As with most investment vehicles, people are attracted by and curious about the possible returns. By investing passively in a real estate syndication, you can earn two types of returns: cash flow and profit split.
Cash flow returns are checks or direct deposits (typically on a monthly basis) from the time the deal closes until the asset is sold. Profit split returns are where the investors literally split the profit from the sale of the asset according to the structure outlined in the contract.
Here’s a great example, using round numbers for ease. Let’s pretend you invest $100K. You can look forward to a possible 8-10% in cash flow returns, meaning about $8K per year, which is about $667 per month.
Additionally, when the asset is sold (5 years later-ish), you could expect up to 40-60% returns on your initial capital investment.
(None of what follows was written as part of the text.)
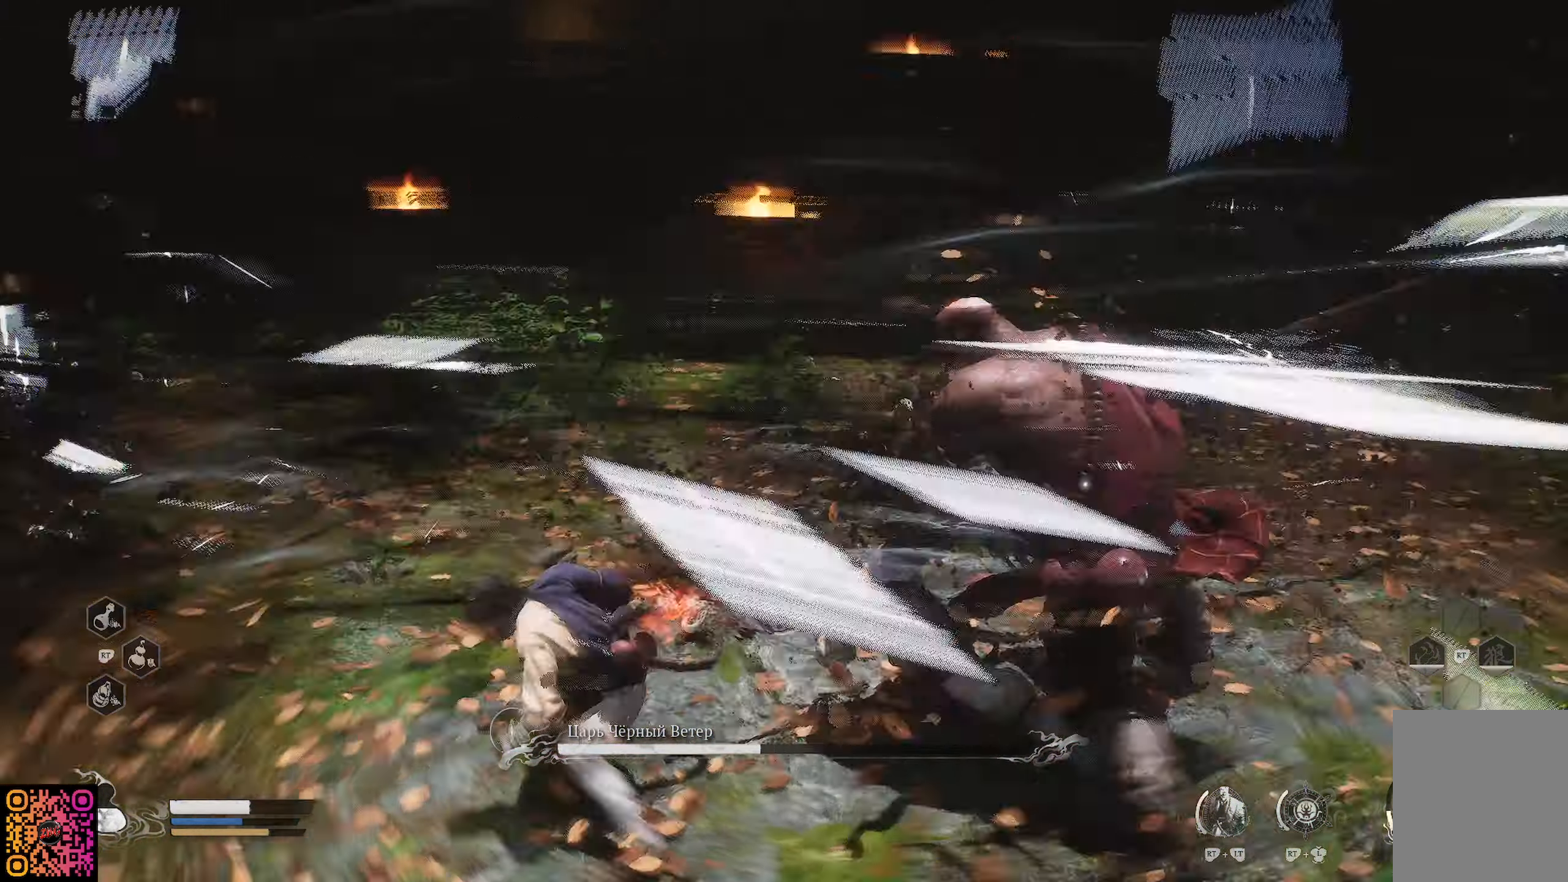
{"buttons": ["B", "R1"], "left_stick": "up-right", "right_stick": "center", "events": [[50, "B", "down"], [117, "B", "up"], [183, "B", "down"], [267, "B", "up"], [267, "left_stick", "up-right"], [317, "B", "down"], [400, "B", "up"], [450, "B", "down"]]}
This means you’ll receive your $100K back (initial investment), plus maybe $50K in profit.
Adding it up in your head yet? Seeing $$$$$? Yep.
$8K cash flow returns per year + $50K in profit at the sale means you would have turned $100k into $200K in about 5 years.
Now, of course this all comes with the caveat that these are estimated returns that can vary based on market conditions, location, the deal structure, and many more variables. In no way is it guaranteed that you’d double your money. We’re saying it’s seriously possible though.
This is just one example of how returns work in syndications. Does anyone else had a different experience?